Labor day weekend brought some heavy rains to parts of central Kansas, leaving behind inches of water in farmers’ fields.
If you take a walk through Kevin Mauler’s corn field, you’ll find some corn ready to be harvested any day.
“Yeah, we’re probably 16 around and 42 long something like that,” Mauler said while showing his corn.
But, you’ll also find yourself walking through puddles of water.
“This weekend it all came pretty fast, and it didn’t have a lot time to set,” Mauler said. “We got more rain this weekend than in the month of August.”
Mauler said his field received about five inches of rain. However, those five inches didn’t do much damage.
“The corn has a hard waxy kernel, so it doesn’t absorb any moisture from the air and the rain.”
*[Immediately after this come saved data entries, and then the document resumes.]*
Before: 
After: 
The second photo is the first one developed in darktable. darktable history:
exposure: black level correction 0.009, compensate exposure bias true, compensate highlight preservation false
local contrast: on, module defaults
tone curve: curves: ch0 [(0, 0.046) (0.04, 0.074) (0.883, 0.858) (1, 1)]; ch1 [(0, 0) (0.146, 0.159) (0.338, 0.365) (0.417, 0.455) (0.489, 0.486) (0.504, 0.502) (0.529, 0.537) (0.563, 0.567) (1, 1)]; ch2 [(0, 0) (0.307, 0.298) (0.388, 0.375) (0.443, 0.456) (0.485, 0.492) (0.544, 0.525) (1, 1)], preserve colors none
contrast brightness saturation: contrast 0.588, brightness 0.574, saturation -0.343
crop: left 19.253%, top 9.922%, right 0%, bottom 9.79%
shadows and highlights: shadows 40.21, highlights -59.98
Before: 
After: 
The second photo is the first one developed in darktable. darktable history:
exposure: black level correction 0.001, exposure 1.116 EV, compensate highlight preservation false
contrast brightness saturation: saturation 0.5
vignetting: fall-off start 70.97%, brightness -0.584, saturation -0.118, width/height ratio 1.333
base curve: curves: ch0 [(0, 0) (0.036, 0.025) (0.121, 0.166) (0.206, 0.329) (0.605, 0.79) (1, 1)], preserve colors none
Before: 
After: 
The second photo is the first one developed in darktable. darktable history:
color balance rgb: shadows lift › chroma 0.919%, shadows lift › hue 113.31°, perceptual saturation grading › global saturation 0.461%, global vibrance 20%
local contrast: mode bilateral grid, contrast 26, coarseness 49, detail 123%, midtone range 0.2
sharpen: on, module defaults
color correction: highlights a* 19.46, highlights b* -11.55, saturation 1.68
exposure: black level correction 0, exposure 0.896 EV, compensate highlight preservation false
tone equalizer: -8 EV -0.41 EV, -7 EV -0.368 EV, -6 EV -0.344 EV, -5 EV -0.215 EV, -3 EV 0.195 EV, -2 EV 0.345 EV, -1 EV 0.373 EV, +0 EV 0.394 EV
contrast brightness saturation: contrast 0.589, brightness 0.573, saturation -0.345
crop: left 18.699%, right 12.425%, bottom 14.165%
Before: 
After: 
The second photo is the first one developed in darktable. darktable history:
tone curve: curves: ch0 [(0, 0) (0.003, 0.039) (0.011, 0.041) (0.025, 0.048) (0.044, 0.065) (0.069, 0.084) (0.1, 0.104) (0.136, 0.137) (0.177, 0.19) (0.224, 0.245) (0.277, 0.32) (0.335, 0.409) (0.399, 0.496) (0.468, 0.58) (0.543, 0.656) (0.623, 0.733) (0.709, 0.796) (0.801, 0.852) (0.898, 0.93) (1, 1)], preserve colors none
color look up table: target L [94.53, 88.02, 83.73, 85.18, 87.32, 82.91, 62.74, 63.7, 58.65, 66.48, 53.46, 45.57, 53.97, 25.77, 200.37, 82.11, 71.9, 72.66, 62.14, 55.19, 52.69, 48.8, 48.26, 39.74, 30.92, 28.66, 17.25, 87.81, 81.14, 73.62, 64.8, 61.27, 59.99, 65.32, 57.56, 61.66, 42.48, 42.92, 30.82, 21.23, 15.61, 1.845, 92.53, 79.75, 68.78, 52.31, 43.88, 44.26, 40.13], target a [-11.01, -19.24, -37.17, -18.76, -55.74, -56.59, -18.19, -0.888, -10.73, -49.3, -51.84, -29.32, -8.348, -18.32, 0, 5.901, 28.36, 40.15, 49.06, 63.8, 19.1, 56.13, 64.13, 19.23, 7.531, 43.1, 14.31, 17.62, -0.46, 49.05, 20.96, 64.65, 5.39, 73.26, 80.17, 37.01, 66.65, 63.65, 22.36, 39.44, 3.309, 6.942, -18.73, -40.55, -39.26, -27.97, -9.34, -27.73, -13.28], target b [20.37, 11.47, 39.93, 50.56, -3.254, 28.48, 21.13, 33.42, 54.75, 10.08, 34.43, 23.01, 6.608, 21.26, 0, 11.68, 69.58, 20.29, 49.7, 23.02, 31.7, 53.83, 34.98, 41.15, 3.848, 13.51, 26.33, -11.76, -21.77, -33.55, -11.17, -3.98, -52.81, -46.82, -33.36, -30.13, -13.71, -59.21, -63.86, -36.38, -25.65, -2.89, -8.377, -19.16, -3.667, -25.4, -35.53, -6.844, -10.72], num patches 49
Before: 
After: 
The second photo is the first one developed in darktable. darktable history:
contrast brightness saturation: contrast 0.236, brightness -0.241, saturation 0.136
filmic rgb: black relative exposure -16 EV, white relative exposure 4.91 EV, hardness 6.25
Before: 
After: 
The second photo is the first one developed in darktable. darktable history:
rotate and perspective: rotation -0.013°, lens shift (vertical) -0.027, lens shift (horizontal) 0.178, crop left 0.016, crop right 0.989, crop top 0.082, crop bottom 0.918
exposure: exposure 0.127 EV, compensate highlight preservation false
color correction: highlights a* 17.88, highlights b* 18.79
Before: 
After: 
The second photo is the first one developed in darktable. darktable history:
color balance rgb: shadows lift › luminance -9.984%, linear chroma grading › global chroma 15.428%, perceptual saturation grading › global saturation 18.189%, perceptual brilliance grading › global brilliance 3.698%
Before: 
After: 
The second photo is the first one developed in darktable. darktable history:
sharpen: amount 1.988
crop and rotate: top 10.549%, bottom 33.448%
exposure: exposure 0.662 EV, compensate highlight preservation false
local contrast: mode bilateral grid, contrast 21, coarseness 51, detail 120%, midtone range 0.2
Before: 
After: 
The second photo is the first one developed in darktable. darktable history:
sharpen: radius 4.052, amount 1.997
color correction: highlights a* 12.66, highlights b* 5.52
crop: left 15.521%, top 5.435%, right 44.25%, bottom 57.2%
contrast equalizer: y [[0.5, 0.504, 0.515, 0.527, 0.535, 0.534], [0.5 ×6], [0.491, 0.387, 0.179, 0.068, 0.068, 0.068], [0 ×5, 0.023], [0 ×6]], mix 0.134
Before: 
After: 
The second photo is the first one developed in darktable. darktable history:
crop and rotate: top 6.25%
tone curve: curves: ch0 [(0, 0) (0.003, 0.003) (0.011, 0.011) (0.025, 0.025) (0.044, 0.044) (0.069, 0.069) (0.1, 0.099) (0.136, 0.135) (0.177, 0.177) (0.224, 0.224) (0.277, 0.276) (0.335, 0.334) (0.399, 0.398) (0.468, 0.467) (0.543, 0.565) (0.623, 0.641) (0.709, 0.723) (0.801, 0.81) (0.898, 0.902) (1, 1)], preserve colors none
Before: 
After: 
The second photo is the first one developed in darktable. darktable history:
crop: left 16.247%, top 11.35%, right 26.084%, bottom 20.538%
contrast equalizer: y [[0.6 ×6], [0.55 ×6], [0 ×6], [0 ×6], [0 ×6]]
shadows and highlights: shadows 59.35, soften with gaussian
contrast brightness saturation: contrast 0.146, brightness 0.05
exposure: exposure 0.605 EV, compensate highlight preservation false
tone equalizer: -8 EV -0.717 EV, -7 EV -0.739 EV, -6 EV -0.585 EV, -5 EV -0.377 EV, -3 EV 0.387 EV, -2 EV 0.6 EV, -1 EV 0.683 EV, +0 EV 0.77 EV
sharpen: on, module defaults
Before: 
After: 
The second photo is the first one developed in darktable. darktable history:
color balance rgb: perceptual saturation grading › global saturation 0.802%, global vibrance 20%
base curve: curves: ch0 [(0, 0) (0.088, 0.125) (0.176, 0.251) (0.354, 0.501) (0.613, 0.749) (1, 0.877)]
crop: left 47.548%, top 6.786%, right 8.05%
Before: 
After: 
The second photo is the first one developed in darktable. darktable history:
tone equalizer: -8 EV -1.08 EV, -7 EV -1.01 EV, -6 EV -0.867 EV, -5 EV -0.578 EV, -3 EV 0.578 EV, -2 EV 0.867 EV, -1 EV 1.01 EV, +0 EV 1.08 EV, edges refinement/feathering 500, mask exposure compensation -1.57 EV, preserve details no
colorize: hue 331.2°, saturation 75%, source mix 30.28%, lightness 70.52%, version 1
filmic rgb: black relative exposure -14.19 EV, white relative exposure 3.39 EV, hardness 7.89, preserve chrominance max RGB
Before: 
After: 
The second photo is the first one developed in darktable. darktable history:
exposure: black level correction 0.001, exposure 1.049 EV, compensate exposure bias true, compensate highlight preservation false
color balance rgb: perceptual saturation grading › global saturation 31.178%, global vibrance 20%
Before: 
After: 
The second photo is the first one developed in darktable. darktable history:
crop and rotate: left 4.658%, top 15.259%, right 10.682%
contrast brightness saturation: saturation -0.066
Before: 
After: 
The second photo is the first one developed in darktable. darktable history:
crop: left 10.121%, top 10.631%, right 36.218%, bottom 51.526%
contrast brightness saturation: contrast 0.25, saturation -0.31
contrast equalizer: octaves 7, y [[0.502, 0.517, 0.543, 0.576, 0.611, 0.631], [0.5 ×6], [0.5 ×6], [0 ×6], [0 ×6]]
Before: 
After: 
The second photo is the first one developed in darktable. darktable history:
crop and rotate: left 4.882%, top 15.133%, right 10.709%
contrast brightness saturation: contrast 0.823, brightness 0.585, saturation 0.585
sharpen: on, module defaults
Instead, the rain helped his soy beans and sorghum more than anything else.
“The soy beans and the sorghum, this has been a life saver for the dry land acres there where it’s going to be able to fill the last top third of the beans,” he said. “Fill them pods up to give us some extra bushells here.”
But with the extra amount of rain this past weekend, and possibly continuing throughout the week, Mauler said he’s going to have to wait to harvest his corn until the water recedes, so his equipment doesn’t get stuck.
“It’s muddy for the combine and the trucks to get in and out of the field,” he said. “We’ll have to leave the trucks on the edge of the field and run grain carts out there. That will put some extra stress on the equipment.”
But overall, he said rain is a good thing.